Si l’on se fie à la quatrième de couverture, on peut penser que Le Colonel Chabert est un récit qui se joue des frontières : il raconte l’histoire d’un revenant, d’un homme laissé pour mort, enterré dans une fosse commune, et qui en est sorti…
« A qui ai-je l’honneur ? – Chabert. - Lequel ? – Celui qui est mort à Eylau. (…) – Monsieur, dit le défunt, »…
Mais les descriptions minutieuses de l’étude notariale ou de la ferme misérable où vit Chabert sont là pour ancrer le récit dans un univers très réaliste, d’autant que les références à l’Histoire sont nombreuses. D’ailleurs, l’admiration du colonel pour Napoléon est quasiment d’ordre mystique.
Balzac semble ici regretter l’Empire : époque de grandeur, de gloire, et de conquêtes victorieuses. Tandis que la Restauration, symbolisée par la comtesse Ferraud, semble très mesquine : parvenus comploteurs qui ne servent que leurs propres intérêts, et incapable d’éprouver un sentiment sincère et spontané ; tout est calcul et égoïsme.
Au-delà d’un point de vue sur la société de son temps, Balzac pose aussi des questions plus profondes : comment vivre, comment être, quand on n’a plus d’identité ? quand, lorsque que l’on dit son nom, vos interlocuteurs vous rient au nez en vous traitant de fou ?

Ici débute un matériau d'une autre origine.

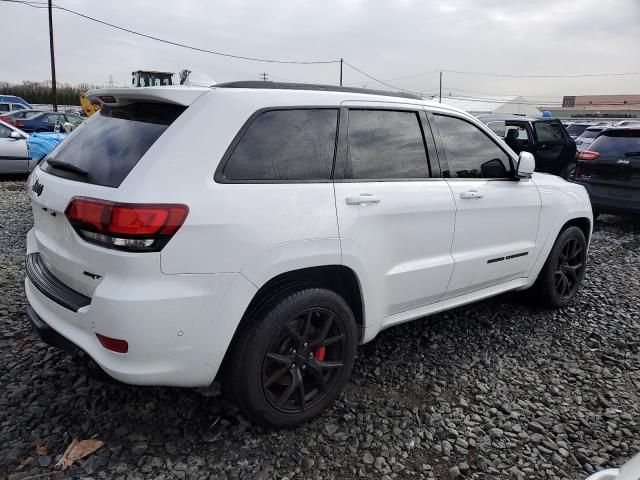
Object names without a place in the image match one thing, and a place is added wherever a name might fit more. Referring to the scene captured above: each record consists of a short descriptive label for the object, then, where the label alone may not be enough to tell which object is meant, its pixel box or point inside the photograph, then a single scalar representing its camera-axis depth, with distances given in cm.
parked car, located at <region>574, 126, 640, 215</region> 723
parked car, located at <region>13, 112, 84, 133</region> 1788
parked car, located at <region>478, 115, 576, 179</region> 1083
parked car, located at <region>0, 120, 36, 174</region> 1013
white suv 211
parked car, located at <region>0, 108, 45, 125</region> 1797
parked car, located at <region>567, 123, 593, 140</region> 2143
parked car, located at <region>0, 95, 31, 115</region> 2425
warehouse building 6342
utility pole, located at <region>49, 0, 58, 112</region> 2669
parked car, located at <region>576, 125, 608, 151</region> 1548
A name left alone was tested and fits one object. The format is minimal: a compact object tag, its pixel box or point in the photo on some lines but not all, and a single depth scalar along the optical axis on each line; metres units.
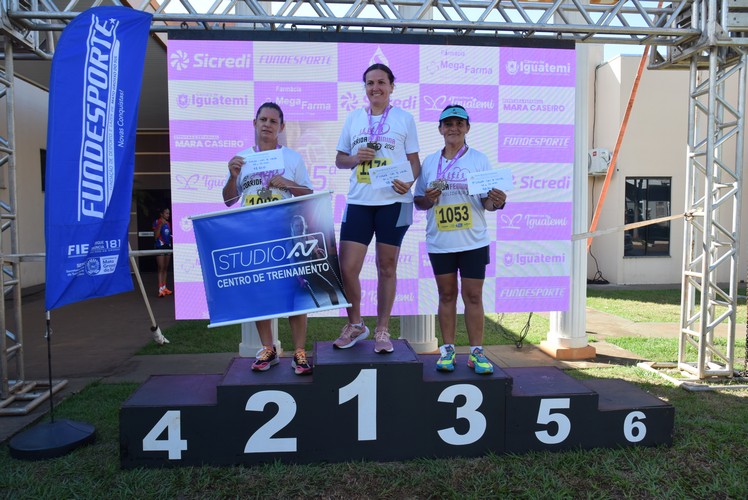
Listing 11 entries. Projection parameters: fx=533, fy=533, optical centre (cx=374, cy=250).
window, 11.73
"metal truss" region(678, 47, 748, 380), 4.96
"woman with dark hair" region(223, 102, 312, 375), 3.51
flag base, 3.38
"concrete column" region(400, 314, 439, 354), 5.93
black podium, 3.20
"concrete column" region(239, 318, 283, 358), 5.67
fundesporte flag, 3.38
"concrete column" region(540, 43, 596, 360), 5.85
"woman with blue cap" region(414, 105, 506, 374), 3.44
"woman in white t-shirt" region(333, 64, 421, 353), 3.44
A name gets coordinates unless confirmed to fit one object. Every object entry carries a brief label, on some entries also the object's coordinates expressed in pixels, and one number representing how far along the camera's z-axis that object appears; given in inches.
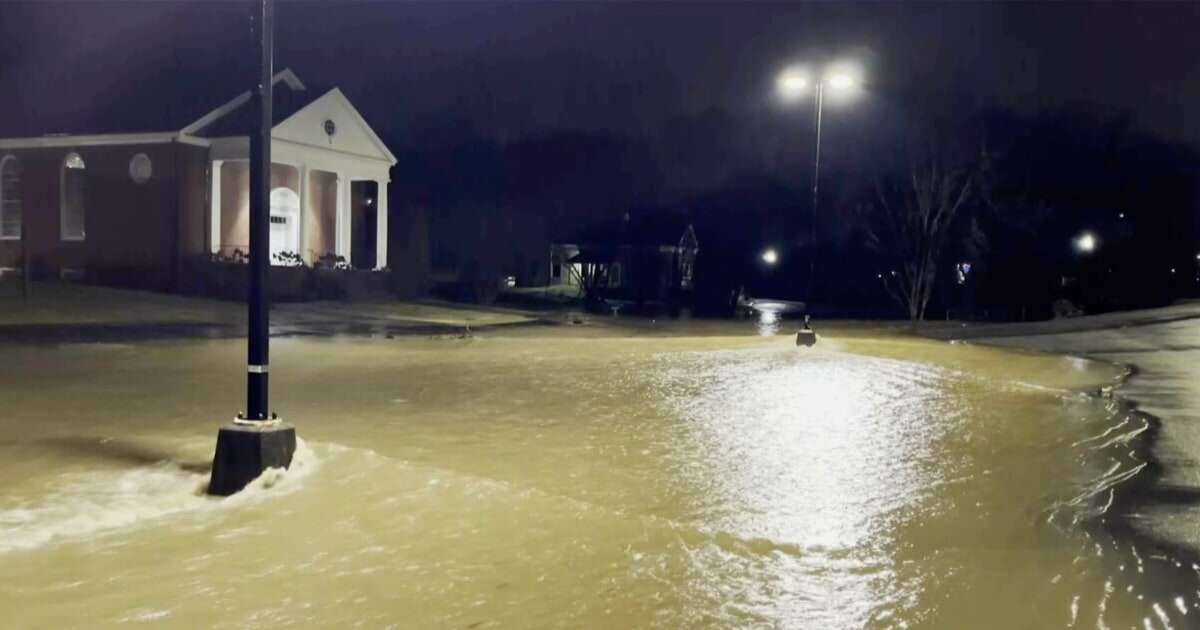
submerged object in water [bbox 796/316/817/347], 902.4
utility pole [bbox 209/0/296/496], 299.3
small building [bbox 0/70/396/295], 1337.4
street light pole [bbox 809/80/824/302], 904.9
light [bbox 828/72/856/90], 844.6
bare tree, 1360.7
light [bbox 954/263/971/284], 1850.5
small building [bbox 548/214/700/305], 2610.7
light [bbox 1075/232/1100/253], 1802.4
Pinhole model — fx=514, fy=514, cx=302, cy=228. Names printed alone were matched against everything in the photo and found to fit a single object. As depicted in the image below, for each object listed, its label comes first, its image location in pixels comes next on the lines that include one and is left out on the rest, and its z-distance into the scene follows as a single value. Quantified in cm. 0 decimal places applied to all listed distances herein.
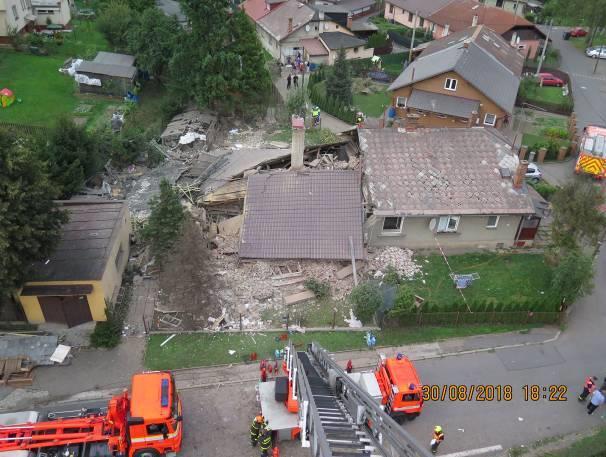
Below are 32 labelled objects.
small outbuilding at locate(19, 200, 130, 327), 2048
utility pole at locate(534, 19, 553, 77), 4816
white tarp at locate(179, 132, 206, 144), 3512
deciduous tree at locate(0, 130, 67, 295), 1803
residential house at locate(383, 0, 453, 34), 6144
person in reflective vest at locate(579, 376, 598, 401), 1905
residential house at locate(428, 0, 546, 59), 5294
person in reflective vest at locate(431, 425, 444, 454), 1683
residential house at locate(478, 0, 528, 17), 6488
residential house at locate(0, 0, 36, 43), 4759
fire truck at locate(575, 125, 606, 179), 3366
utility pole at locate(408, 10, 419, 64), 6127
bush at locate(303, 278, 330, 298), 2356
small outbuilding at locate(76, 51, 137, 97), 4334
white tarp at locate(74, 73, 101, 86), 4356
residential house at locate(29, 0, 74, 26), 5503
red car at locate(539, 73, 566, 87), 4841
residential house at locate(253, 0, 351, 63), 5300
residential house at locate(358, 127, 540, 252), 2561
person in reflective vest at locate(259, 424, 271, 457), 1648
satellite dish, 2589
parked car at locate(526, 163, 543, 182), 3344
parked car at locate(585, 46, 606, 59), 5466
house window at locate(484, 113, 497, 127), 3812
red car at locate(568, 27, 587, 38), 6128
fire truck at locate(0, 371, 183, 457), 1546
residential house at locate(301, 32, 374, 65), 5219
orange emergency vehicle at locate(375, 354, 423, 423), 1761
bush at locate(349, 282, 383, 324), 2138
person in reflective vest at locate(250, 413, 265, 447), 1686
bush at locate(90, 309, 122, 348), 2081
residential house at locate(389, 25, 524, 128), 3778
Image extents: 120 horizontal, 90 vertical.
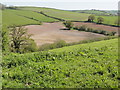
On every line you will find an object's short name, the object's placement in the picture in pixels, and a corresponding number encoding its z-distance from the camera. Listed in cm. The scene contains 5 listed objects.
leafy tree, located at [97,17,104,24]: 10912
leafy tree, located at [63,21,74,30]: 9354
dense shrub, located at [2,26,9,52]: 2265
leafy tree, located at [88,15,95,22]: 12012
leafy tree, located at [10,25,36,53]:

Un récit court (70 pages) qui pourrait se résumer en une courbe : celle de l’espérance qui renaît là où il n’y avait plus que résignation et désespoir, et puis qui retombe, brutalement, emportant dans sa chute l’âme humaine qu’elle avait un peu illuminée. Cette espérance est pourtant très humble : c’est l’espoir tout à fait légitime qu’entretient le colonel Chabert — « Celui qui est mort à Eylau ? – Lui même. » —, héros des guerres napoléoniennes, de reconquérir sa femme, sa fortune, et surtout, son identité de vivant.